[Extracted data entries]
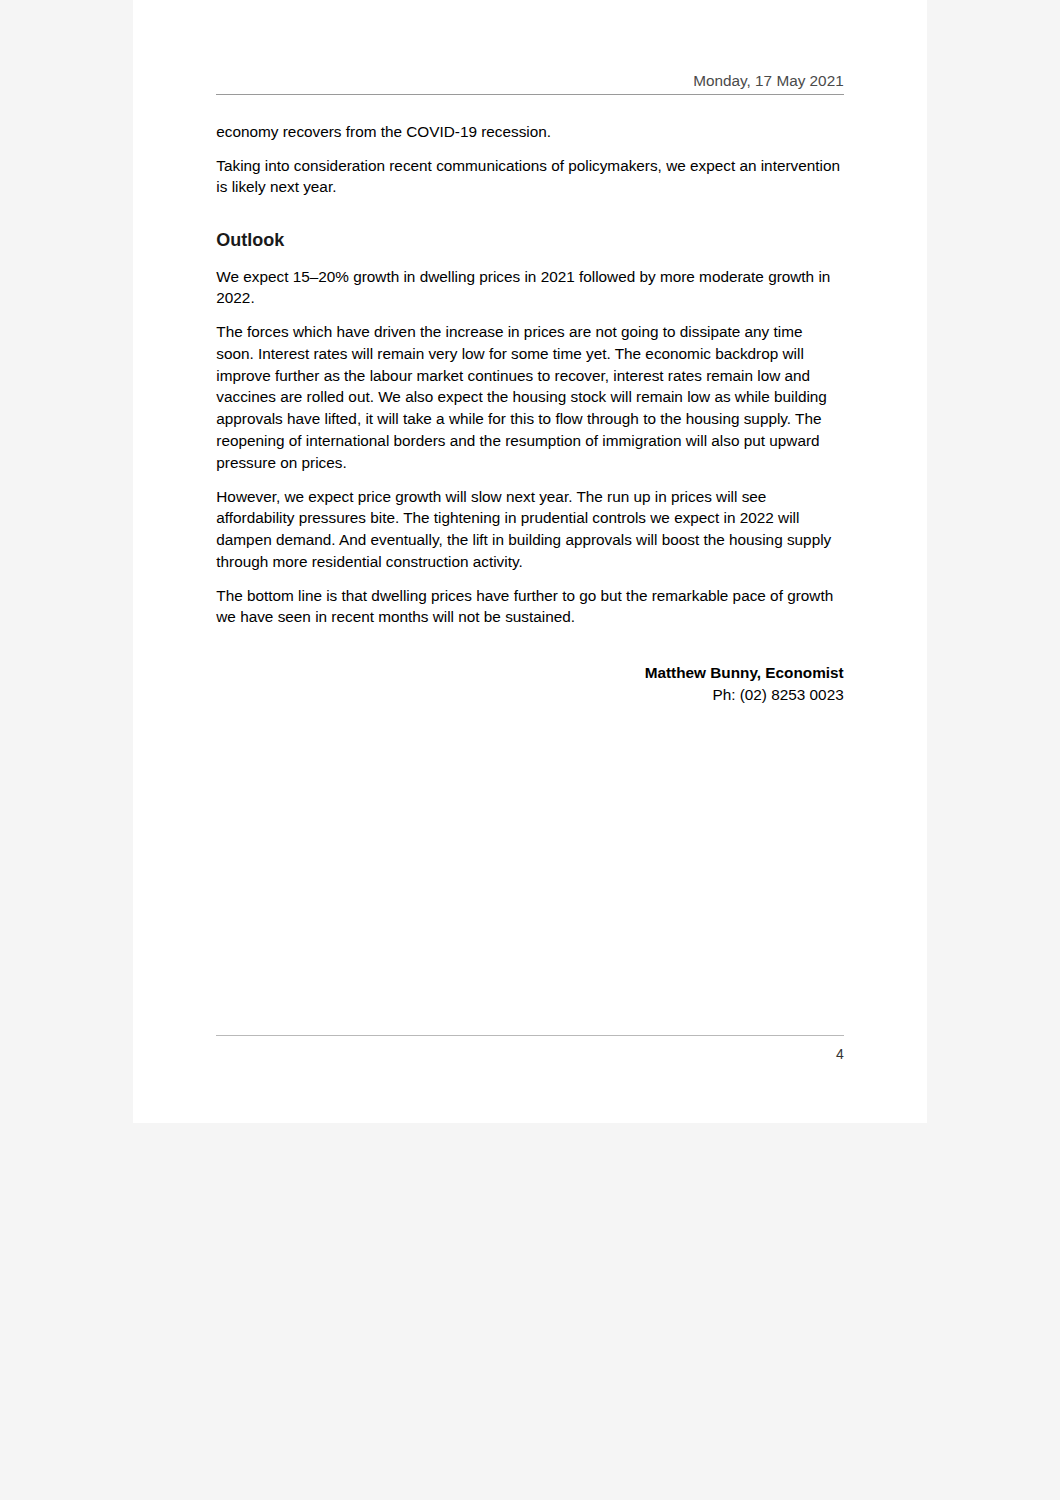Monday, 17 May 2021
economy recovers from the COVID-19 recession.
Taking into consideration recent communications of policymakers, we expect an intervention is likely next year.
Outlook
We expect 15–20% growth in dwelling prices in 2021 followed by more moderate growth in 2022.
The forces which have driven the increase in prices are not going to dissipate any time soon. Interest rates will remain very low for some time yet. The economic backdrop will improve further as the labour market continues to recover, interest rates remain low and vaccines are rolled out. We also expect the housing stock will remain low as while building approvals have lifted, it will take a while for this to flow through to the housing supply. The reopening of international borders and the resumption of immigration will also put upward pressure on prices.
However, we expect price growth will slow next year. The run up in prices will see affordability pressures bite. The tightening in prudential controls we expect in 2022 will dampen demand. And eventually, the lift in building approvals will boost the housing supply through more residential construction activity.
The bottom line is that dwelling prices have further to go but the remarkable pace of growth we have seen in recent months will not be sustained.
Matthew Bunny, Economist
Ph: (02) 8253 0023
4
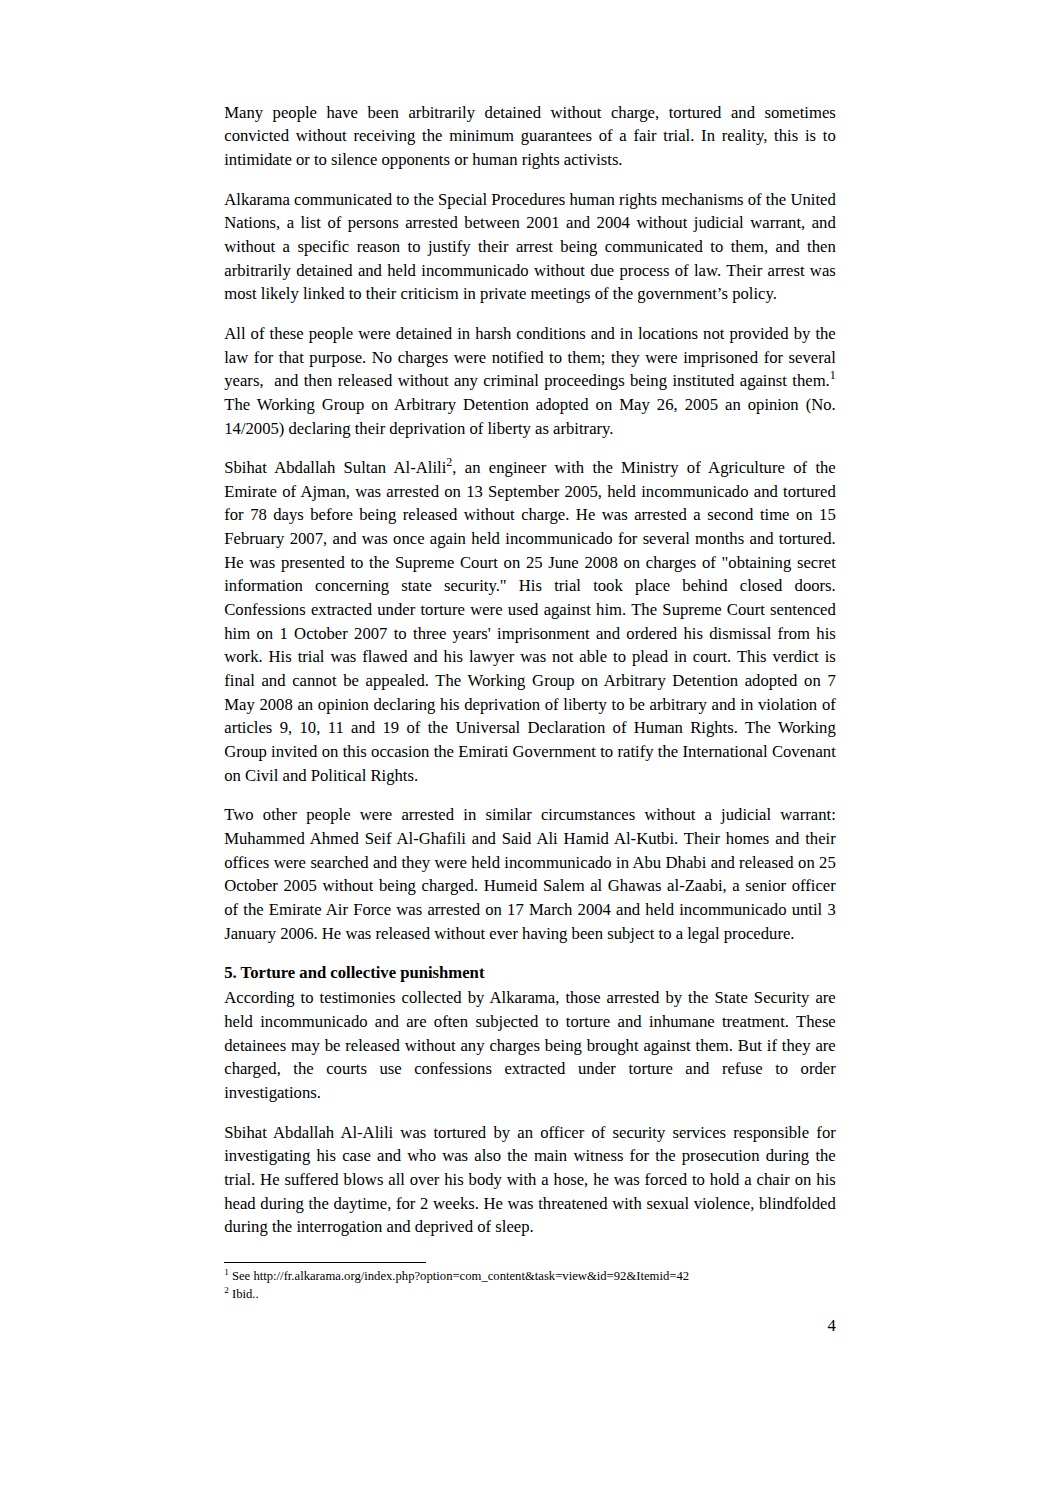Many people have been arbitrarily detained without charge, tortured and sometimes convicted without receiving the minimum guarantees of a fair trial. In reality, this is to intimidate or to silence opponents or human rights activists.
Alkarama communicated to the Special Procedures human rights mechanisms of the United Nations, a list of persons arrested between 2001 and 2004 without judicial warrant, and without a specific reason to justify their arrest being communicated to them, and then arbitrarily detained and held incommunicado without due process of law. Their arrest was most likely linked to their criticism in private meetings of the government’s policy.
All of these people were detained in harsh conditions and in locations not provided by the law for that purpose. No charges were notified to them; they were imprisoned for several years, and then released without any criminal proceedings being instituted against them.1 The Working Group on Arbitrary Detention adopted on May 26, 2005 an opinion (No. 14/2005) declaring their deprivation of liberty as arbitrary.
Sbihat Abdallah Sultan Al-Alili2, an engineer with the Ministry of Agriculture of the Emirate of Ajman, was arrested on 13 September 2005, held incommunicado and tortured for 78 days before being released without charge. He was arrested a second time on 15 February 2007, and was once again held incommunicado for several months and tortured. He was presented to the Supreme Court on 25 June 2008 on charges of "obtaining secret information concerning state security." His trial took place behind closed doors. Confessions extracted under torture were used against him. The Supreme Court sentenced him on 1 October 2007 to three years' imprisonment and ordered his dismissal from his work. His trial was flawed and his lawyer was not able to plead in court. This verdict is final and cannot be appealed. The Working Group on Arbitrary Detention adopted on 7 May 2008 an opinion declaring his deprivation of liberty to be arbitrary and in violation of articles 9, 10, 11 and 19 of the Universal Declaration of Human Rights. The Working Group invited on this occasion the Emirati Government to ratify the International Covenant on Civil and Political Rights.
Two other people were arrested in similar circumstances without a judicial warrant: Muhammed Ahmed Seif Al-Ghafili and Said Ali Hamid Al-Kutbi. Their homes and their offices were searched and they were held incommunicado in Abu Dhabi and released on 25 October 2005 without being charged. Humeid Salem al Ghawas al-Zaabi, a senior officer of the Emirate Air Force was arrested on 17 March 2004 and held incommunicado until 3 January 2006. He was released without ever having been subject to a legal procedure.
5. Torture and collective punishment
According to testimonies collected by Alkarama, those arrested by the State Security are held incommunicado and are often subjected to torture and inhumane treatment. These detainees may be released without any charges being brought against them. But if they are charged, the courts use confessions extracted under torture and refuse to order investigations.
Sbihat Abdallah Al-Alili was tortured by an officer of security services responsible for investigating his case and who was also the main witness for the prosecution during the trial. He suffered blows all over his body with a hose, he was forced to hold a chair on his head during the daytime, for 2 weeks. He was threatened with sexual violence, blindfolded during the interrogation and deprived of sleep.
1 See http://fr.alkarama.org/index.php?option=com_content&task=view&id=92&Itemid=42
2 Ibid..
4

---

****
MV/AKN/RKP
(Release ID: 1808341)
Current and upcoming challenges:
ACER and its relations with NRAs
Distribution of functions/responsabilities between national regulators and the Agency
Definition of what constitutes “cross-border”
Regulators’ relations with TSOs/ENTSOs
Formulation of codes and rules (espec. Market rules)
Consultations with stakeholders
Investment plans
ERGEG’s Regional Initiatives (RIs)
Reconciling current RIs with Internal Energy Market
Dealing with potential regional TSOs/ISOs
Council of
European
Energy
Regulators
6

--

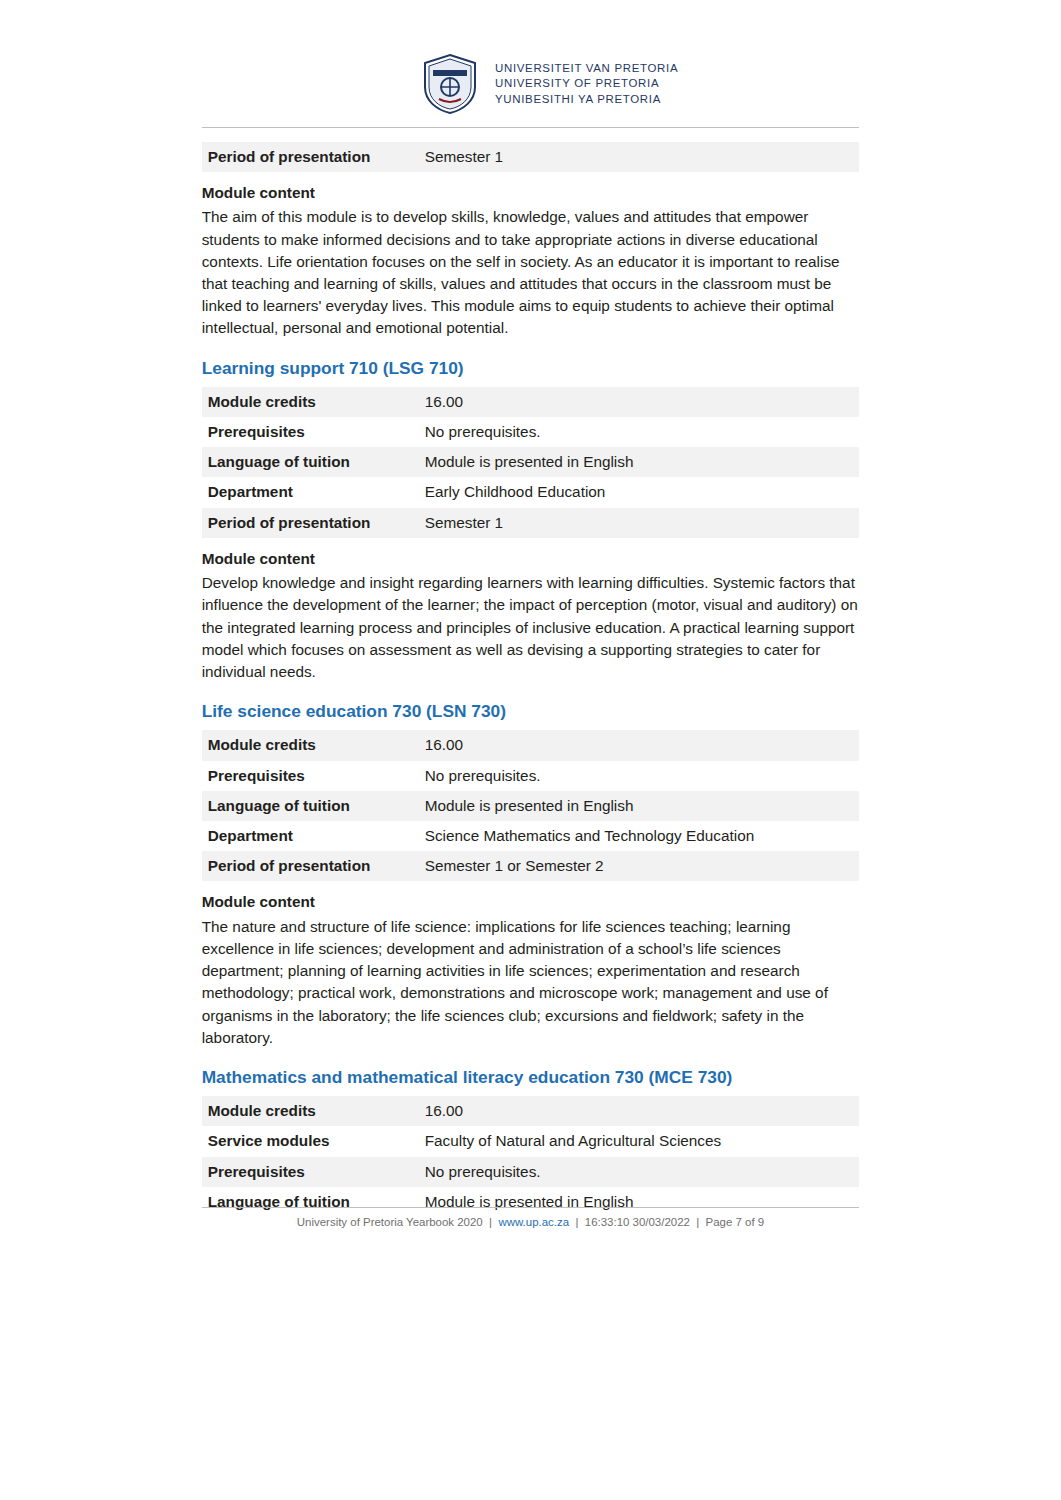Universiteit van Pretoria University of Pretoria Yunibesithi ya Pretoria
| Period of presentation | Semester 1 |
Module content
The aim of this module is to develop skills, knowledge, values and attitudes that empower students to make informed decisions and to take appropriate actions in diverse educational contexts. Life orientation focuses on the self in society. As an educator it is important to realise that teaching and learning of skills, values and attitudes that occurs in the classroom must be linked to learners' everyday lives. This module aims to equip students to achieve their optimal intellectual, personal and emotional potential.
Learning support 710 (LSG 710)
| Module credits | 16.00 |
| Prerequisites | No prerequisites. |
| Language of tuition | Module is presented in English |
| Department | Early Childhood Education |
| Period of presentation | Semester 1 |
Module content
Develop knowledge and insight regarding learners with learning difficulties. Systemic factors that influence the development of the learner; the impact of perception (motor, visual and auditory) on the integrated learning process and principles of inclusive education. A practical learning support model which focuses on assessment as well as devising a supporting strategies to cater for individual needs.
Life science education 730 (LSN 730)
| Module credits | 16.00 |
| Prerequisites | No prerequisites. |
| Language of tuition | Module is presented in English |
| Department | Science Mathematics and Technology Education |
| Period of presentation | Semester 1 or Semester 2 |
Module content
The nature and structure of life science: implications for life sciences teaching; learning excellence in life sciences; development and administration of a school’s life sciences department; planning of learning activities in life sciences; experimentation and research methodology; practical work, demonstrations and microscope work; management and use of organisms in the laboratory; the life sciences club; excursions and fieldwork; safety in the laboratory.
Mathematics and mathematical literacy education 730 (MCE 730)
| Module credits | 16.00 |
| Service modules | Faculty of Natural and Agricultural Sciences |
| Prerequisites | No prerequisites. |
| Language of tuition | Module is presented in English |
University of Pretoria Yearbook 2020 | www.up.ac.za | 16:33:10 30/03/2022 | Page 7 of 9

_Goal of the exercise_
Which lines in the records above hold the string "relations"? Copy each of them.

_Solution to this task_
ACER and its relations with NRAs
Regulators’ relations with TSOs/ENTSOs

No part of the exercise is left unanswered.